Google requires that apps send sensitive information over https, and it also requires that you prominently disclose what you’re doing with user data.
This ‘a good thing’. I fully support these requirements.
Unfortunately, Google keeps removing my apps from the store for breaking these rules when I 100% definitively do not.
All my Android apps offer you an option to get setup instructions sent to you by email. This is the process:
1) I offer to send you instructions. You click on the orange button ‘Yes Send me details’
2) I open up a new page where you enter your email address and click the orange button ‘Send’
You won’t be surprised that this sends your email address to my server where I use it to send you instructions.
Naturally – that data is sent over https.
Here is where it gets frustrating:
17th May:Message from Google Play:
After review, VLC Remote, com.hobbyistsoftware.android.vlcremote_us, has been removed from Google Play because it violates our personal and sensitive information policy.
…must handle the user data securely,… (for example, over HTTPS)….Your app is not currently handling user data securely.
I wrote back to explain that yes – my app is using https. They respond to say that ‘If, after making changes, you think your app is in compliance, please submit your app for another review.’
I clarify that I’m not making any changes – because none are required and resubmit.
25th May: They respond to say
Good news – I see your app, VLC Remote (com.hobbyistsoftware.android.vlcremote_us), was resubmitted earlier and has been approved.
29th May: A Very Similar Message
After review, VLC Remote, … has been removed from Google Play because it violates our personal and sensitive information policy … This app won’t be available to users until you submit a compliant update.
We go through the same dance. I explain that it isn’t violating their policy. It does send the user’s email to my server, but only when explicitly asked to – and over https.
They approve the resubmission.
Seriously – Again???
After review, VLC Remote, com.hobbyistsoftware.android.vlcremote_us (Version Code: 47963), has been removed from Google Play because it violates our personal and sensitive information policy
The focus now is on ‘Prior to the collection and transmission, it must prominently highlight how the user data will be used, describe the type of data being collected and have the user provide affirmative consent for such use.’
I’m lost for words here. Supposedly, someone has reviewed the app. And they have looked setup help process. They clicked on ‘yes send me details’ then entered their email address, clicked ‘Send’ and they consider that I haven’t been clear about what is going on.

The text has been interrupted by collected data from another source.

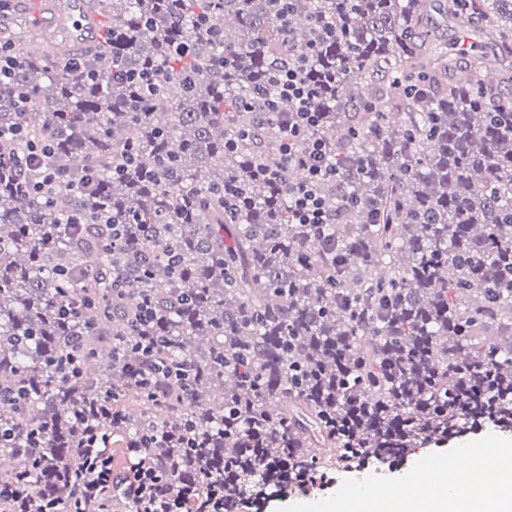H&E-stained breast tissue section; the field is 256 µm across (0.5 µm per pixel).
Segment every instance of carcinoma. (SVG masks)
I'll return each instance as SVG.
<instances>
[{
	"instance_id": "carcinoma-1",
	"label": "carcinoma",
	"mask_w": 512,
	"mask_h": 512,
	"mask_svg": "<svg viewBox=\"0 0 512 512\" xmlns=\"http://www.w3.org/2000/svg\"><path fill=\"white\" fill-rule=\"evenodd\" d=\"M102 2L112 35L77 66L29 50L16 0L0 13L27 101L0 103V483L65 507L88 431L187 427L195 452L154 449L178 462L168 489L217 482L239 512L311 474L511 432L512 0ZM436 14L474 23L493 59L436 44ZM288 57L336 169L316 227L294 223L302 170L250 110ZM34 145L28 180L56 179L23 192L12 160ZM158 362L188 387L128 380Z\"/></svg>"
}]
</instances>
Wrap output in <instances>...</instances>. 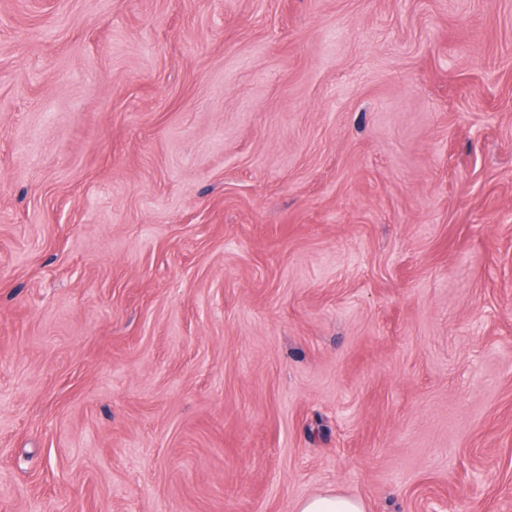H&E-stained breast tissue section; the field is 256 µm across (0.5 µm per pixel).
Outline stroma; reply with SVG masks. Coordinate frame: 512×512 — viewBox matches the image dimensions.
I'll return each instance as SVG.
<instances>
[{"mask_svg": "<svg viewBox=\"0 0 512 512\" xmlns=\"http://www.w3.org/2000/svg\"><path fill=\"white\" fill-rule=\"evenodd\" d=\"M512 512V0H0V512ZM296 512H366V506L359 498L326 491L301 500Z\"/></svg>", "mask_w": 512, "mask_h": 512, "instance_id": "35a3bbf8", "label": "stroma"}]
</instances>
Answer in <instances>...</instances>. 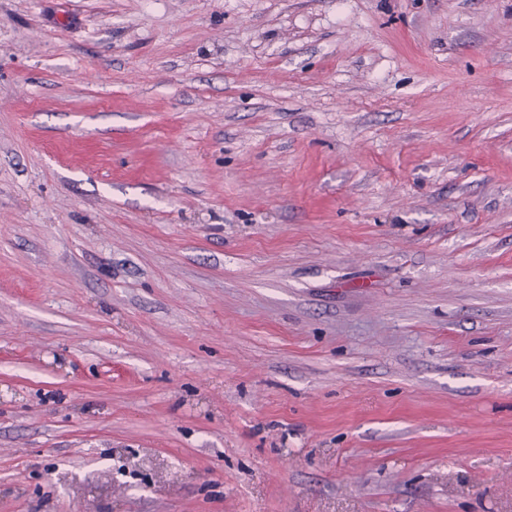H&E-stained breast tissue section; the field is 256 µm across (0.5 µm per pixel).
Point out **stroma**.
Returning a JSON list of instances; mask_svg holds the SVG:
<instances>
[{
    "mask_svg": "<svg viewBox=\"0 0 512 512\" xmlns=\"http://www.w3.org/2000/svg\"><path fill=\"white\" fill-rule=\"evenodd\" d=\"M0 512H512V0H0Z\"/></svg>",
    "mask_w": 512,
    "mask_h": 512,
    "instance_id": "stroma-1",
    "label": "stroma"
}]
</instances>
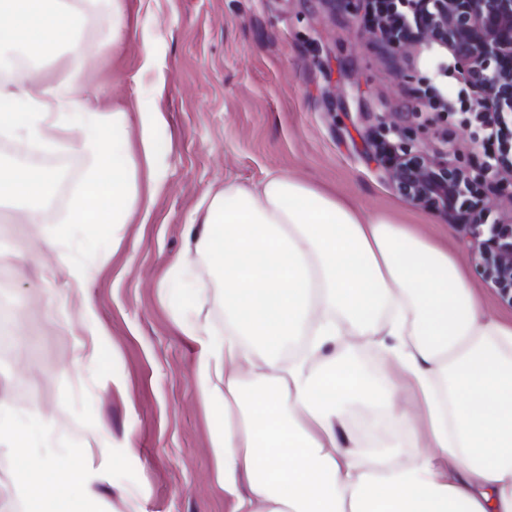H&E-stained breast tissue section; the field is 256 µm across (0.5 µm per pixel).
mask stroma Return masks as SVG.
<instances>
[{"instance_id": "obj_1", "label": "stroma", "mask_w": 512, "mask_h": 512, "mask_svg": "<svg viewBox=\"0 0 512 512\" xmlns=\"http://www.w3.org/2000/svg\"><path fill=\"white\" fill-rule=\"evenodd\" d=\"M127 36L113 50L91 33L88 84L102 100L162 112L154 133L158 189L147 223L117 224L94 247L76 226L18 224L0 212V267L12 281V308L27 311L15 353L0 356V394L28 375L44 385L45 426L35 454L52 448L88 456L104 469L94 512H125L134 496L148 512H231L216 481L210 412L195 386L199 346L182 330L200 318L224 329V288L195 250L191 219L225 185H252L268 173L329 188L366 216L396 214L423 225L473 264L478 245L439 213L413 205L391 186L372 138L382 120L418 113L429 154L473 167L486 143L470 116L468 85L448 49L414 47L391 55L346 0H125ZM152 56L154 68L144 66ZM429 79L447 101L437 118L418 93ZM55 237L59 253H39ZM181 256L196 307L179 309L164 284ZM92 263L87 284L97 309L99 363L71 371L82 298L69 267Z\"/></svg>"}]
</instances>
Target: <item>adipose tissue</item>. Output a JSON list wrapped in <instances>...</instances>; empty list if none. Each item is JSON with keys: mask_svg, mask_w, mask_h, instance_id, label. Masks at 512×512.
<instances>
[{"mask_svg": "<svg viewBox=\"0 0 512 512\" xmlns=\"http://www.w3.org/2000/svg\"><path fill=\"white\" fill-rule=\"evenodd\" d=\"M65 67L0 85V139L66 133L95 166L67 223L91 243L150 210L139 166L154 164L162 116L108 110L86 90L84 15L71 0H0V49ZM137 138L139 153L111 155ZM59 192L50 170L0 164V206L41 224ZM196 249L224 276V337L189 324L196 387L212 412L217 482L232 512H512V316L489 310L460 256L420 225L364 219L336 196L270 174L214 196ZM382 350L404 382H370L354 361ZM223 379L224 394L214 382ZM383 409L395 445L366 448L352 409ZM28 425L0 413V447L19 464L23 512H88L99 470L31 455Z\"/></svg>", "mask_w": 512, "mask_h": 512, "instance_id": "1", "label": "adipose tissue"}]
</instances>
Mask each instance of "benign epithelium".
<instances>
[{
  "label": "benign epithelium",
  "mask_w": 512,
  "mask_h": 512,
  "mask_svg": "<svg viewBox=\"0 0 512 512\" xmlns=\"http://www.w3.org/2000/svg\"><path fill=\"white\" fill-rule=\"evenodd\" d=\"M356 14L371 33L378 31L374 5L396 0H351ZM418 25L407 37L385 40L395 56L405 54L414 43H437L447 47L453 67L472 91L470 111L477 119L499 129L498 151L490 161L472 169L450 165L430 157L418 143L417 127L405 128L386 120L385 130L400 143L386 147L375 143L394 189L407 201L445 215L460 230L480 242L475 263L483 279L512 303V224H486L488 195H508L507 186L488 176L490 172L512 177V0H410Z\"/></svg>",
  "instance_id": "benign-epithelium-1"
}]
</instances>
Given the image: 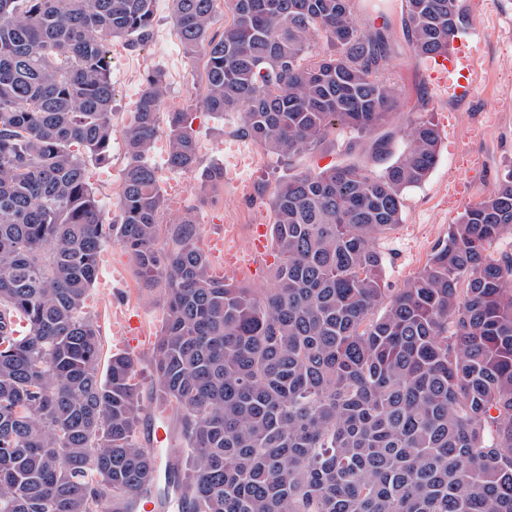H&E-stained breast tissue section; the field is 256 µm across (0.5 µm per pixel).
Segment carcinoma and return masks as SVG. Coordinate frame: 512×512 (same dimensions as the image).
I'll use <instances>...</instances> for the list:
<instances>
[{
  "mask_svg": "<svg viewBox=\"0 0 512 512\" xmlns=\"http://www.w3.org/2000/svg\"><path fill=\"white\" fill-rule=\"evenodd\" d=\"M153 2L0 0V512H129L154 480L136 362L100 370L83 312L109 241L164 288L152 390L176 407L182 512H512V253L493 249L512 233V170L402 287L376 247L439 156L425 115L396 148L398 35L416 59L448 52L462 0H401L379 26L355 0H172L207 111L237 113L236 132L288 165L347 130L379 166L256 197L279 255L269 288L214 278L189 210L158 247L160 125L169 167L199 165L189 113L162 110L163 72L123 131L115 216L87 179L110 158L108 46L146 47ZM202 179L204 203L224 167Z\"/></svg>",
  "mask_w": 512,
  "mask_h": 512,
  "instance_id": "carcinoma-1",
  "label": "carcinoma"
}]
</instances>
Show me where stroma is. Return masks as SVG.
Segmentation results:
<instances>
[{
  "label": "stroma",
  "instance_id": "1",
  "mask_svg": "<svg viewBox=\"0 0 512 512\" xmlns=\"http://www.w3.org/2000/svg\"><path fill=\"white\" fill-rule=\"evenodd\" d=\"M469 24L462 37L465 48H477L478 84L472 96L432 103L426 83V69L402 58L391 67L388 76L402 86L404 94L393 120L396 129H405L420 113H430L437 124L441 146L438 161L427 180L404 193L402 221L392 226L376 246L385 261L384 276L389 288L402 287L427 261L433 248L448 235V227L468 205L477 202L495 184L498 176L512 168V0H465ZM163 70L169 98L181 99L193 107V130L203 149L201 167L220 165L223 151L218 143L242 145L253 151L256 166L239 172L252 183L255 192H269L277 178L290 170L319 171L333 166L347 138L346 133L330 134L315 150L284 165L263 151L251 139L236 134L233 113L217 116L201 104L203 86L201 65L191 63L183 54L171 15V0H155V35L142 52H125L112 62L115 89L114 123L109 161L90 166L89 181L105 210H112L125 163L122 129L131 124L147 72ZM170 181L186 193L185 203L192 208L202 226L199 247H207L210 235L233 222L244 243H252L260 228L270 227L273 217L269 206L239 203L232 183H225L215 200L204 203L198 195L199 173L170 172ZM105 261L100 264L84 310L98 325L102 354L115 350L109 309L114 296L132 312L149 316L148 335L156 337L165 320V301L161 289L142 288L130 267L128 254L120 247L106 246Z\"/></svg>",
  "mask_w": 512,
  "mask_h": 512
}]
</instances>
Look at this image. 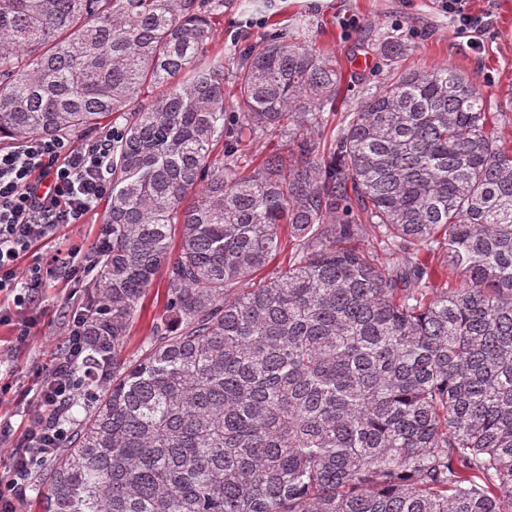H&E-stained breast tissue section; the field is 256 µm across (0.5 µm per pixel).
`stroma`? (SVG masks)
Listing matches in <instances>:
<instances>
[{
	"label": "stroma",
	"mask_w": 512,
	"mask_h": 512,
	"mask_svg": "<svg viewBox=\"0 0 512 512\" xmlns=\"http://www.w3.org/2000/svg\"><path fill=\"white\" fill-rule=\"evenodd\" d=\"M468 7L485 21L472 35L460 32L439 0H224L215 44L224 50V72L229 75L258 37L290 33L305 23L310 41L341 74L335 101L324 106L322 121L311 132L325 148L334 141L345 113L357 108L362 86L381 85L377 71L383 59L376 40L379 33H396L408 46L402 68L449 66L468 76L482 92L488 111L496 113L501 140L512 145V0H468ZM352 16L358 18V27L344 29L342 19ZM105 215V204H98L86 223L61 227L45 243V252L90 246ZM93 281L82 273H62L49 281L29 313L33 326L20 347L11 345L12 328L0 326V380L10 384L0 395V419L11 422L16 432H23L36 413L41 380L61 352L73 311L92 300ZM164 295L165 282L156 278L130 327L128 354H136L149 336Z\"/></svg>",
	"instance_id": "1"
}]
</instances>
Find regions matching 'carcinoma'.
<instances>
[{"mask_svg":"<svg viewBox=\"0 0 512 512\" xmlns=\"http://www.w3.org/2000/svg\"><path fill=\"white\" fill-rule=\"evenodd\" d=\"M222 15L0 0V142L126 116L82 327L107 376L79 382L85 413L35 473L42 512H512V147L482 94L405 69L362 89L321 154L297 131L341 77L300 25L244 55L232 127L208 52ZM380 50L393 66L405 43ZM276 131L291 154L236 172L242 139ZM370 230L389 258L353 245ZM161 271L163 312L129 357ZM438 273L462 285L432 298Z\"/></svg>","mask_w":512,"mask_h":512,"instance_id":"obj_1","label":"carcinoma"}]
</instances>
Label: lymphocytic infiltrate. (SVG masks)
<instances>
[{
	"label": "lymphocytic infiltrate",
	"mask_w": 512,
	"mask_h": 512,
	"mask_svg": "<svg viewBox=\"0 0 512 512\" xmlns=\"http://www.w3.org/2000/svg\"><path fill=\"white\" fill-rule=\"evenodd\" d=\"M120 135L110 129L105 136L76 146L62 137L32 135L0 151V324L16 322L17 340L30 334L27 316L36 296L59 268H95L110 235L101 230L93 253L70 249L63 257L22 266L21 260L37 243L52 238L60 225L84 223L99 201L111 190L105 173L112 161V147ZM82 319L73 316L65 352L44 379L39 404L44 415L35 418L15 441L13 462L0 470V512H17L32 469L46 461L52 449L62 447L69 430L54 410L70 400L79 374L103 378L104 370L86 367Z\"/></svg>",
	"instance_id": "f902f5d3"
}]
</instances>
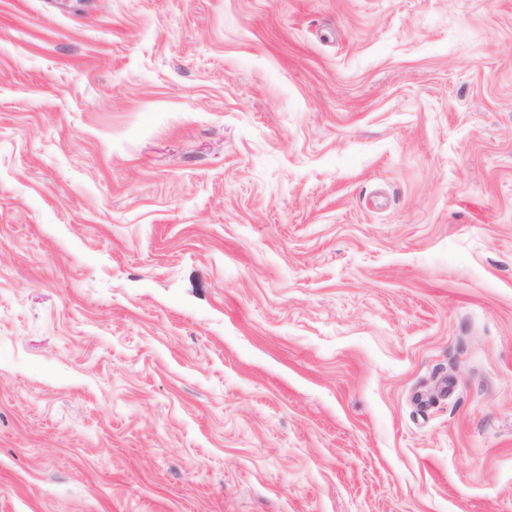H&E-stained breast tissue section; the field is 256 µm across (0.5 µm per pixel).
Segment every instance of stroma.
<instances>
[{
    "mask_svg": "<svg viewBox=\"0 0 512 512\" xmlns=\"http://www.w3.org/2000/svg\"><path fill=\"white\" fill-rule=\"evenodd\" d=\"M0 512H512V0H0Z\"/></svg>",
    "mask_w": 512,
    "mask_h": 512,
    "instance_id": "1",
    "label": "stroma"
}]
</instances>
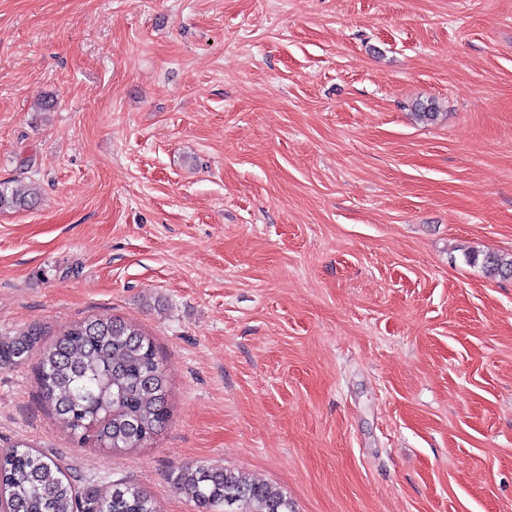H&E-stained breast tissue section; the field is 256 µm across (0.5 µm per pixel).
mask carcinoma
Here are the masks:
<instances>
[{"label": "carcinoma", "mask_w": 512, "mask_h": 512, "mask_svg": "<svg viewBox=\"0 0 512 512\" xmlns=\"http://www.w3.org/2000/svg\"><path fill=\"white\" fill-rule=\"evenodd\" d=\"M36 193L0 183V209H25ZM467 262L502 280L512 279V253L473 250ZM31 326L0 342V369L38 354L41 398L80 444L118 451L141 448L169 420V383L154 340L115 317L68 325L56 340ZM176 485L189 487L197 512H295L277 487L220 466L186 464ZM0 512H161L143 489L118 482L101 496L79 491L65 469L19 441L0 449Z\"/></svg>", "instance_id": "obj_1"}]
</instances>
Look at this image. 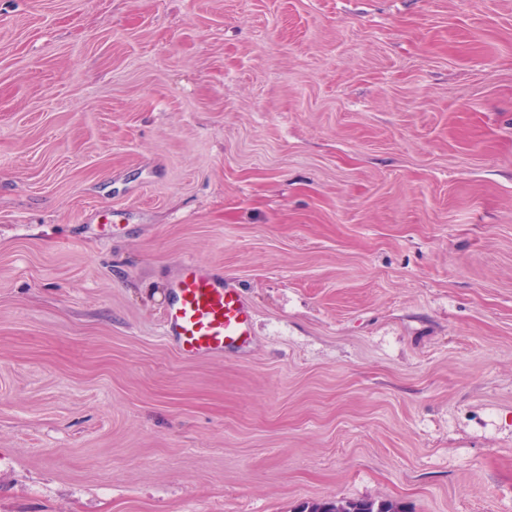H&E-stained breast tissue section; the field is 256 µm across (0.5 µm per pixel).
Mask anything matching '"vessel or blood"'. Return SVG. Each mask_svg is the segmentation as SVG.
Instances as JSON below:
<instances>
[{
    "label": "vessel or blood",
    "instance_id": "obj_1",
    "mask_svg": "<svg viewBox=\"0 0 512 512\" xmlns=\"http://www.w3.org/2000/svg\"><path fill=\"white\" fill-rule=\"evenodd\" d=\"M162 334L187 359L242 349L252 334L253 312L240 290L196 261H182L172 275Z\"/></svg>",
    "mask_w": 512,
    "mask_h": 512
}]
</instances>
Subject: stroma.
I'll return each instance as SVG.
<instances>
[{"label": "stroma", "mask_w": 512, "mask_h": 512, "mask_svg": "<svg viewBox=\"0 0 512 512\" xmlns=\"http://www.w3.org/2000/svg\"><path fill=\"white\" fill-rule=\"evenodd\" d=\"M362 498L512 512V0H0V512ZM162 334L187 359L238 352L252 336L253 312L240 290L196 261L172 275Z\"/></svg>", "instance_id": "obj_1"}]
</instances>
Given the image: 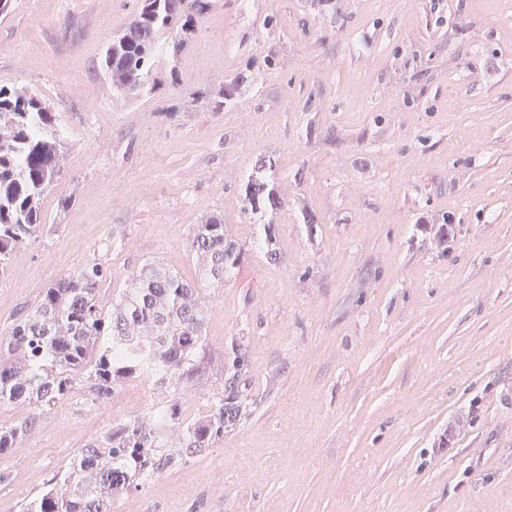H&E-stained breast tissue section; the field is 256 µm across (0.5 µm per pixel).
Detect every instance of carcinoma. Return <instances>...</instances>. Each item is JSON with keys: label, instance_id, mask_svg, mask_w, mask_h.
<instances>
[{"label": "carcinoma", "instance_id": "1", "mask_svg": "<svg viewBox=\"0 0 512 512\" xmlns=\"http://www.w3.org/2000/svg\"><path fill=\"white\" fill-rule=\"evenodd\" d=\"M129 21L112 33L101 67L112 94L130 100L154 93L159 53L174 63L200 32L212 0H138ZM250 66L224 77L214 109L235 110L247 99ZM65 139L56 115L25 86H0V277L16 253L44 229L43 199L63 169ZM267 160L241 181L243 213L264 225V251L280 260L274 217L281 201L263 176ZM198 279L193 285L157 262L144 264L108 307L98 299L104 271L88 265L49 287L34 311L16 319L0 351V406L28 403L21 421L0 426V454L37 426L44 410L87 385L89 402L101 405L129 379L151 383L159 398L136 419L112 422L97 443L80 449L76 462L54 474L21 505V512H111L119 494L139 489L161 474L205 452L224 429L246 414L240 388L249 363L240 343L232 347L228 377L213 393L205 414L184 415L182 391L202 383L209 367L206 311L200 290L222 286L242 257L224 233V216L212 213L195 225L191 241Z\"/></svg>", "mask_w": 512, "mask_h": 512}]
</instances>
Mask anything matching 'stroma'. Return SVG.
Listing matches in <instances>:
<instances>
[{"mask_svg": "<svg viewBox=\"0 0 512 512\" xmlns=\"http://www.w3.org/2000/svg\"><path fill=\"white\" fill-rule=\"evenodd\" d=\"M137 6L15 0L0 16V85L50 104L67 148L43 232L0 278V338L93 263L105 306L149 261L196 281L206 214L243 251L202 292L211 361L183 401L206 410L241 339L246 415L112 512H512L507 0H214L178 64L158 58L160 88L121 101L102 49ZM268 55L241 109L195 103ZM261 154L283 200L276 263L242 213ZM154 398L125 382L98 419L80 394L58 401L0 454V512Z\"/></svg>", "mask_w": 512, "mask_h": 512, "instance_id": "stroma-1", "label": "stroma"}]
</instances>
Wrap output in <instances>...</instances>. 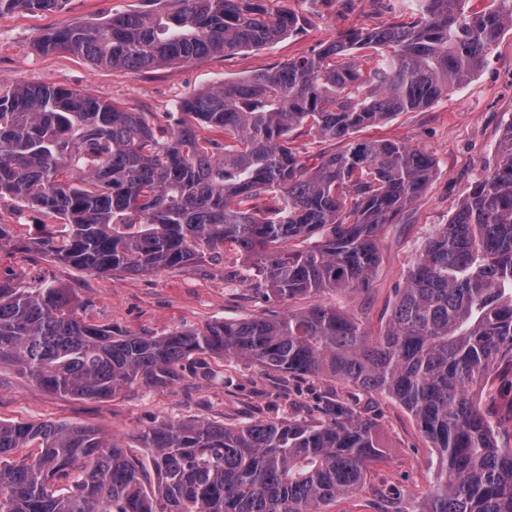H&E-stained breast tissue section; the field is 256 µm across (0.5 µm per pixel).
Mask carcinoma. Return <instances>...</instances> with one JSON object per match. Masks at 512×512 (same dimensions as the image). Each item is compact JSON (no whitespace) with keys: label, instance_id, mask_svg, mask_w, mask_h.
<instances>
[{"label":"carcinoma","instance_id":"cac0c4a2","mask_svg":"<svg viewBox=\"0 0 512 512\" xmlns=\"http://www.w3.org/2000/svg\"><path fill=\"white\" fill-rule=\"evenodd\" d=\"M62 2L0 0V15ZM466 2L411 0L408 17L184 99L167 129L87 93L0 81V208L19 199L59 220L23 239L0 223V251L147 275L229 247L258 258L256 289L281 300L369 288L378 230L425 189L435 160L351 135L469 79L512 27V0L471 14ZM169 3L51 29L38 45L142 71L259 47L299 24L267 0ZM189 117L224 140L199 136ZM305 124L346 148L302 159L288 136ZM204 356L390 395L440 455L423 512H512V448L473 400L489 373H512V121L494 166L428 241L375 338L354 314L317 302L137 336L91 322L70 288L0 283V365L48 392L163 389L186 370L209 377ZM318 411L317 423L159 421L142 436L154 449L151 488L143 463L97 428L0 421V512H321L357 490L380 450L373 418L339 400Z\"/></svg>","mask_w":512,"mask_h":512}]
</instances>
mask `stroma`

Incidentally – I had the exact same process with VLC Streamer on 20th March.
And of course my app is off the store – and not making any sales
I’ll build again, submit again and see what happens. This is getting very boring though…
Removed again – despite already being removed, and not having resubmitted yet!
After review, VLC Remote, … has been removed from Google Play because it violates our personal and sensitive information policy
I’m guessing that my ‘this is ridiculous’ email triggered a review.
Of course – I do.
I know this because on the 29th May, VLC Remote was removed for exactly that reason.
At the time, I thought it was ridiculous that Google would remove the app from the store immediately over a violation like this. They could easily have sent me an email and given me (say) 7 days to put things right.
It was more ridiculous than removing me for the same reason _after_ I have fixed the problem.
btw; In the Apple store, when you submit an app for review, there is a ‘reviewer notes’ field. You can use this to let the reviewer know anything you think is important.
I’m going to respond to the latest email with a link to this blog post. We’ll see what happens.